Quando si parla di evasione fiscale si pensa sempre alle omissioni nelle dichiarazioni degli introiti. E soprattutto in un momento storico come questo che sta attraversando il nostro Paese, l'attenzione verso gli evasori è alta e si stanno mettendo in campo tutte le strategie possibili per scovare i trasgressori e riportare alle casse dello Stato il maltolto. Ultimo, ma solo in ordine di tempo, è ad esempio il redditometro. Uno strumento di verifica adottato dall'Agenzia delle Entrate che mette a confronto i beni in possesso del contribuente e il loro mantenimento con il reddito dichiarato. Se il Fisco rileva che il valore di quanto posseduto supera quanto dichiarato fa scattare gli accertamenti e il contribuente deve spiegare come fa a mantenere quello che possiede.
Un altro tipo di evasione, che invece viene spesso sottovalutata, avviene
quando si gonfiano i costi sostenuti
dichiarando di spendere più di quanto si ha realmente fatto. Anche in questo
caso, è bene ricordarlo, si compie una vera e propria frode fiscale
grave quanto l'omissione dei guadagni conseguiti.
Con la sentenza numero 36900 del 9 Settembre 2013 la Corte di
Cassazione accende un faro proprio su questa questione.
Di fronte agli Ermellini si era presentato un contribuente che aveva compilato
la dichiarazione dei redditi indicando di aver contratto dei costi
maggiori rispetto a quelli realmente affrontati per gestire la propria
attività. A seguito delle verifiche di rito, il caso del contribuente
“furbetto” è arrivato fino alla Corte Suprema che ha senza difficoltà
sentenziato che quanto messo in atto dall'imputato era finalizzato a voler
compiere un gesto illegale contro il Fisco. Quindi, gonfiare le spese è un
gesto fraudolento che mira ad ottenere un esborso fiscale minore.

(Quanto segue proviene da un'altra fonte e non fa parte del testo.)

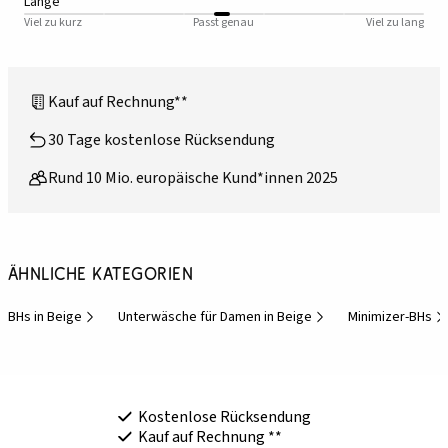
Länge
Viel zu kurz
Passt genau
Viel zu lang
Kauf auf Rechnung**
30 Tage kostenlose Rücksendung
Rund 10 Mio. europäische Kund*innen 2025
Ähnliche Kategorien
BHs in Beige
Unterwäsche für Damen in Beige
Minimizer-BHs
Kostenlose Rücksendung
Kauf auf Rechnung **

Attraverso la stessa sentenza inoltre la Corte di Cassazione ha voluto
chiarire anche un altro aspetto riguardante le dichiarazioni di costi più alti
presentate dai contribuenti. Nel caso in cui queste dichiarazioni falsate
riguardano l'importo versato ad un dipendente che ha effettuato la
mansione per cui è stato assunto, non si configura nessun
reato. Questo perché non sono stati presentati documenti falsi, come
ad esempio le fatture, che dichiarano attività mai avvenute.

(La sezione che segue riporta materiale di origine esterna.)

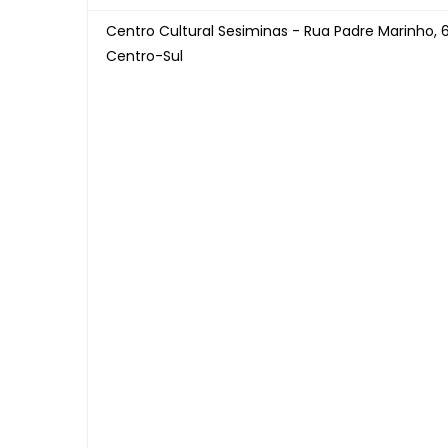
Centro Cultural Sesiminas - Rua Padre Marinho, 6
Centro-Sul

L'articolo 2 del Decreto Legislativo numero 74 del 2000 infatti
parla proprio di "fatture o altri documenti per operazioni
inesistenti", che sono state emesse a fronte di prestazioni mai eseguite o
eseguite in parte o che indichino corrispettivi o IVA corrisposta in più
rispetto alla realtà. Quindi è necessaria l'esistenza di documenti emessi a
fronte di prestazioni mai eseguite per poter individuare un reato.